What you have to do: Please print the entries below exactly, from the line with "42 | 20 | 4 |" through the line with "Percentages are rounded", including both of those lines and leaving out all others.

Study material:
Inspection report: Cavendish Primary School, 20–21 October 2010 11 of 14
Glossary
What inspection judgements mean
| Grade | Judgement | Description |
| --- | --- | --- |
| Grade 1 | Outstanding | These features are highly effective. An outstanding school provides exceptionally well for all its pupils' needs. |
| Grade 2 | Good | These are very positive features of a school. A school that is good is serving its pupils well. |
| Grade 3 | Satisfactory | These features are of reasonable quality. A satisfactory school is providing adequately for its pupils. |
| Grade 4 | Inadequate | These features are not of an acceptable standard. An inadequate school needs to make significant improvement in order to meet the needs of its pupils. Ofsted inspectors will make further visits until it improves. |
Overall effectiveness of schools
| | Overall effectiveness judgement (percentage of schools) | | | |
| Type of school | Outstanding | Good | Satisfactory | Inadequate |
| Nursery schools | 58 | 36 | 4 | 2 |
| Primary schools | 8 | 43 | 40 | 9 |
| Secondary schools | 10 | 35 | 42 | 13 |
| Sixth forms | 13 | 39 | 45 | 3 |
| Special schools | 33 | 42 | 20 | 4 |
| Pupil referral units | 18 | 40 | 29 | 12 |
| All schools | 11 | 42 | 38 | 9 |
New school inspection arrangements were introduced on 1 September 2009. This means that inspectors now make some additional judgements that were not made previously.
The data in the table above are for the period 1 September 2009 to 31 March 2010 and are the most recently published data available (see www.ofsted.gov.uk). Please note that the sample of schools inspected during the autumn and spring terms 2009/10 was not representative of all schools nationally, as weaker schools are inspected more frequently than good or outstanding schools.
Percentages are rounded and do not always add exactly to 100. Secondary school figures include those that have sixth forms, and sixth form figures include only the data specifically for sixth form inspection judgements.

---

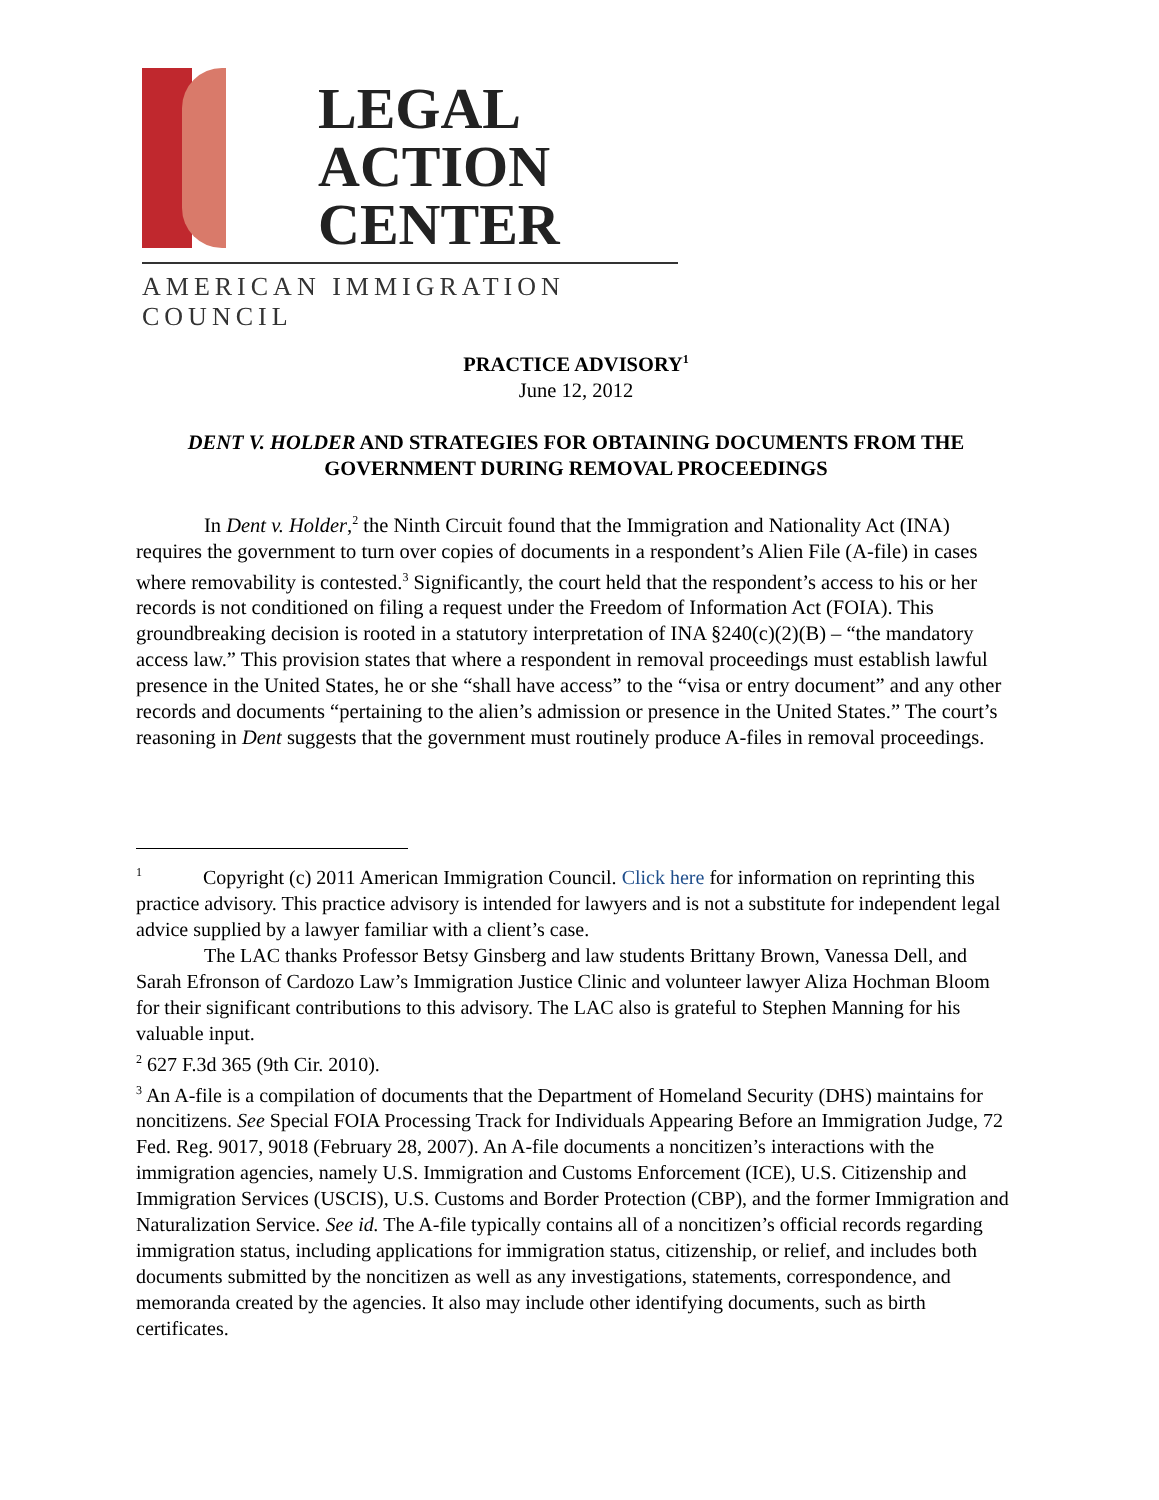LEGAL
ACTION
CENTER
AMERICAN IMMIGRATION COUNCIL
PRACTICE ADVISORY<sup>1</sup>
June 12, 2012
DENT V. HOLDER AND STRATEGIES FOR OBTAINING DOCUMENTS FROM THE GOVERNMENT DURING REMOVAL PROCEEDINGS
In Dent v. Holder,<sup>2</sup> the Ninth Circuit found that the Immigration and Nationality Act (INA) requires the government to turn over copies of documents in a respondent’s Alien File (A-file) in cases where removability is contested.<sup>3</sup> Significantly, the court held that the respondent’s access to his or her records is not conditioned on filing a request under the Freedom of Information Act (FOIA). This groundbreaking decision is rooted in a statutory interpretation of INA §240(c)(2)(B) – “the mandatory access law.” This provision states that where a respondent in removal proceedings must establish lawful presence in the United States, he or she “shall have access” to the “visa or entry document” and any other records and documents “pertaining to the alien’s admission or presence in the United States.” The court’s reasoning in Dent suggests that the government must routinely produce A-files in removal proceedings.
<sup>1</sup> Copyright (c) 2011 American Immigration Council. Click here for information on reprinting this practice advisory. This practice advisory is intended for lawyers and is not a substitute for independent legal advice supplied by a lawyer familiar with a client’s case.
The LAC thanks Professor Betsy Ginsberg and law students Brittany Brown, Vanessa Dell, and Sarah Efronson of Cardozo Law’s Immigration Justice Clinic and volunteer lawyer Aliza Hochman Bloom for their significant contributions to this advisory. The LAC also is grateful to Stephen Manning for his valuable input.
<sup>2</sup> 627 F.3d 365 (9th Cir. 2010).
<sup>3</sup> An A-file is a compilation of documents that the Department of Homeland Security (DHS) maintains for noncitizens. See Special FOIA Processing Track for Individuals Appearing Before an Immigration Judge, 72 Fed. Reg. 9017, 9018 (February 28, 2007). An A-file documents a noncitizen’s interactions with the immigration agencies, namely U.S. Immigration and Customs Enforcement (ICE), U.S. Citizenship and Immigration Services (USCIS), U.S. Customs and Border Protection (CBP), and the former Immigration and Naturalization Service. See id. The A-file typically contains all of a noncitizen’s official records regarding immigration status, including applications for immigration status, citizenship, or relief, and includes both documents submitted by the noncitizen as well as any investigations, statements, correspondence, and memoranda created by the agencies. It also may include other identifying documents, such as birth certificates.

Result of this task:
| Special schools | 33 | 42 | 20 | 4 |
| Pupil referral units | 18 | 40 | 29 | 12 |
| All schools | 11 | 42 | 38 | 9 |
New school inspection arrangements were introduced on 1 September 2009. This means that inspectors now make some additional judgements that were not made previously.
The data in the table above are for the period 1 September 2009 to 31 March 2010 and are the most recently published data available (see www.ofsted.gov.uk). Please note that the sample of schools inspected during the autumn and spring terms 2009/10 was not representative of all schools nationally, as weaker schools are inspected more frequently than good or outstanding schools.
Percentages are rounded and do not always add exactly to 100. Secondary school figures include those that have sixth forms, and sixth form figures include only the data specifically for sixth form inspection judgements.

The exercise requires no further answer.